Normalization and selecting non-differentially expressed genes improve machine learning modelling of cross-platform transcriptomic data

TL;DR

This study demonstrates that selecting non-differentially expressed genes and using nonparametric normalization methods can significantly enhance machine learning classification performance across independent transcriptomic datasets from different platforms.

Contribution

It introduces the use of non-differentially expressed genes for normalization to improve cross-platform ML modeling of transcriptomic data, validated on independent breast cancer datasets.

Findings

NDEG-based normalization improves classification accuracy

Nonparametric normalization methods outperform parametric ones

LOG_QN and LOG_QNZ methods with neural networks yield better results

Abstract

Normalization is a critical step in quantitative analyses of biological processes. Recent works show that cross-platform integration and normalization enable machine learning (ML) training on RNA microarray and RNA-seq data, but no independent datasets were used in their studies. Therefore, it is unclear how to improve ML modelling performance on independent RNA array and RNA-seq based datasets.

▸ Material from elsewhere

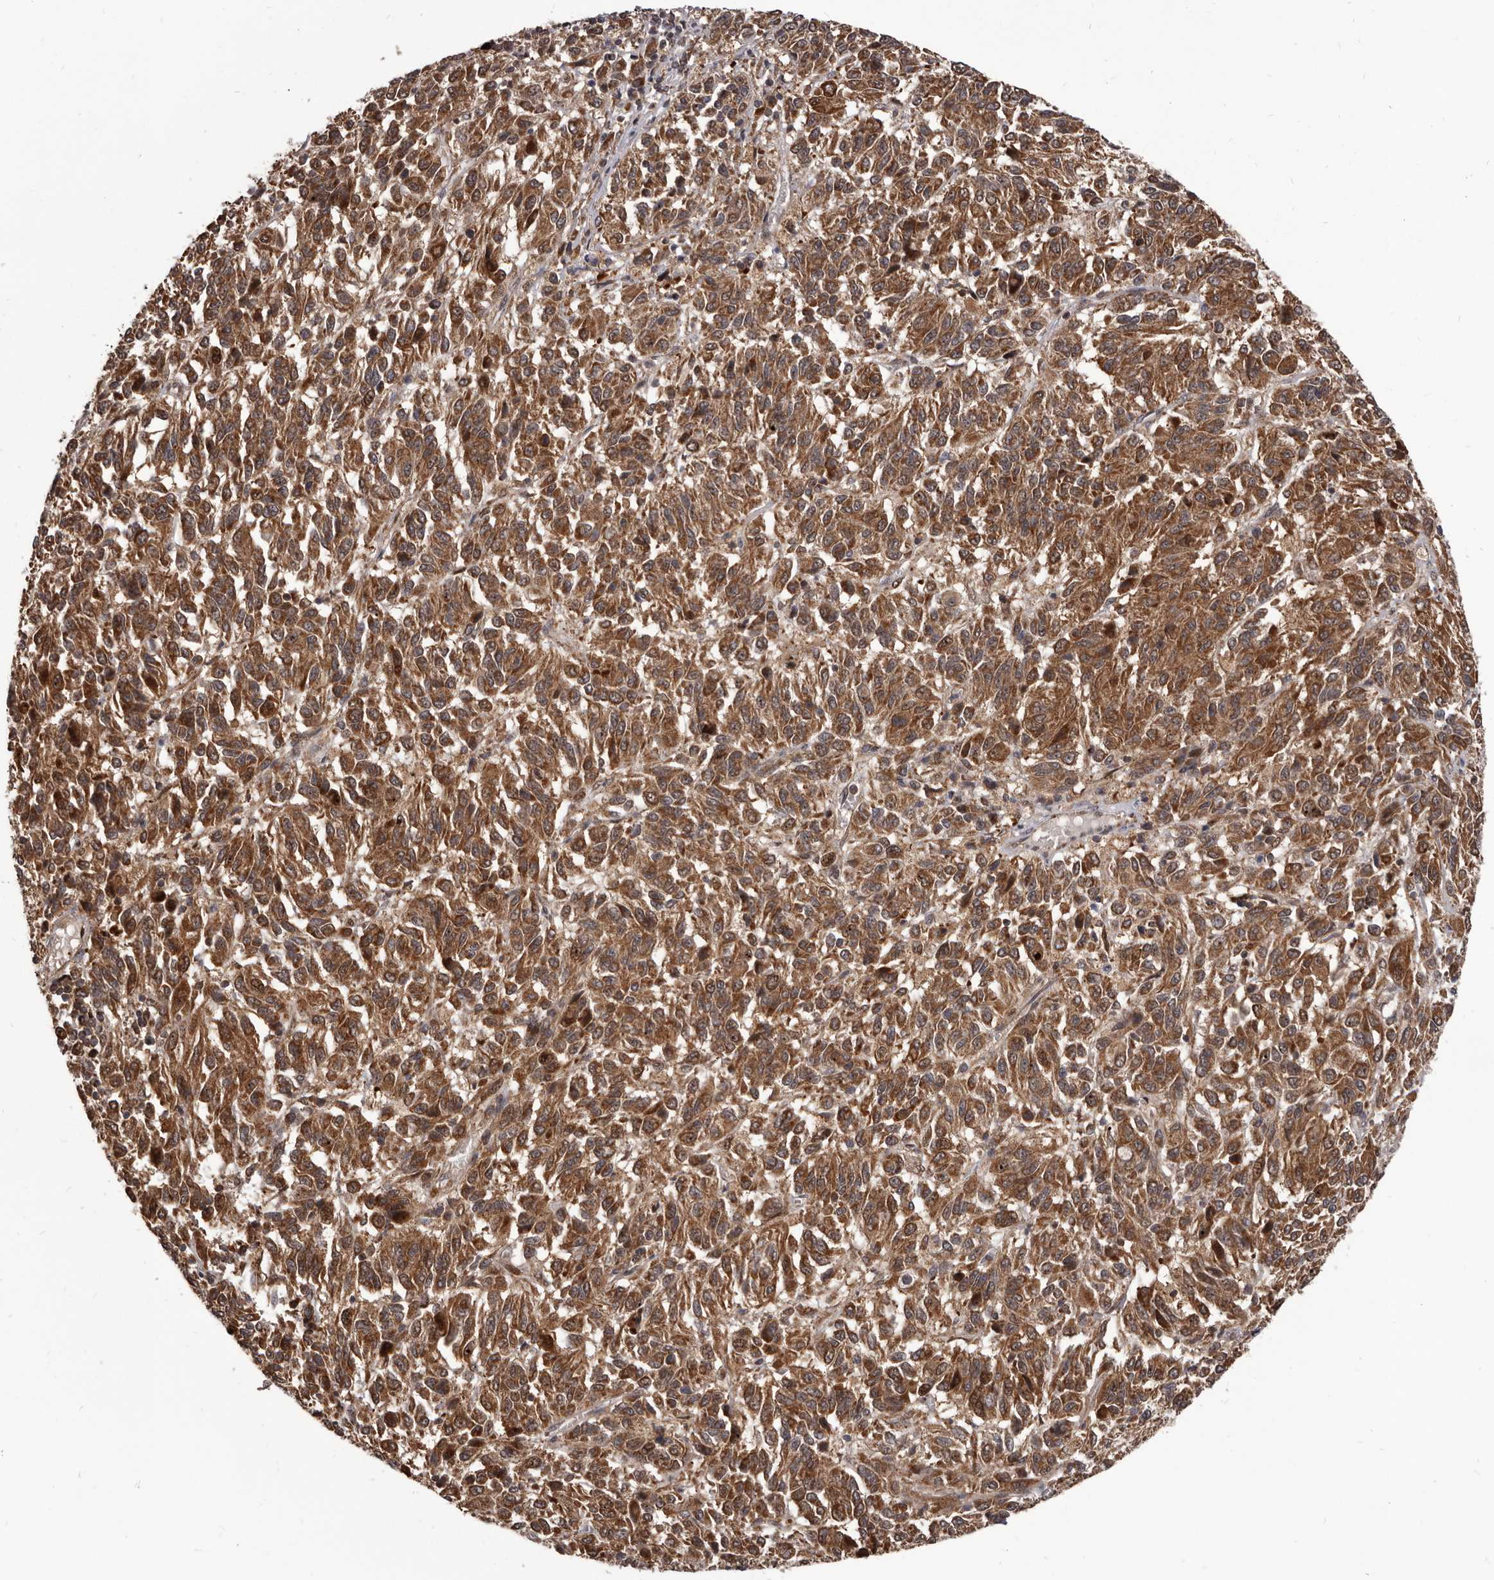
{"staining": {"intensity": "moderate", "quantity": ">75%", "location": "cytoplasmic/membranous"}, "tissue": "melanoma", "cell_type": "Tumor cells", "image_type": "cancer", "snomed": [{"axis": "morphology", "description": "Malignant melanoma, Metastatic site"}, {"axis": "topography", "description": "Lung"}], "caption": "Tumor cells show medium levels of moderate cytoplasmic/membranous positivity in approximately >75% of cells in human malignant melanoma (metastatic site). Nuclei are stained in blue.", "gene": "MAP3K14", "patient": {"sex": "male", "age": 64}}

Inspired by the house-keeping genes that are commonly used in experimental biology, this study tests the hypothesis that non-differentially expressed genes (NDEG) may improve normalization of transcriptomic data and subsequently cross-platform modelling performance of ML models. Microarray and RNA-seq datasets of the TCGA breast cancer were used as independent training and test datasets, respectively, to classify the molecular subtypes of breast cancer. NDEG (p>0.85) and differentially expressed genes (DEG, p<0.05) were selected based on the p values of ANOVA analysis and used for subsequent data normalization and classification, respectively. Models trained based on data from one platform were used for testing on the other platform. Our data show that NDEG and DEG gene selection could effectively improve the model classification performance. Normalization methods based on parametric statistical analysis were inferior to those based on nonparametric statistics. In this study, the LOG_QN and LOG_QNZ normalization methods combined with the neural network classification model seem to achieve better performance. Therefore, NDEG-based normalization appears useful for cross-platform testing on completely independent datasets. However, more studies are required to examine whether NDEG-based normalization can improve ML classification performance in other datasets and other omic data types.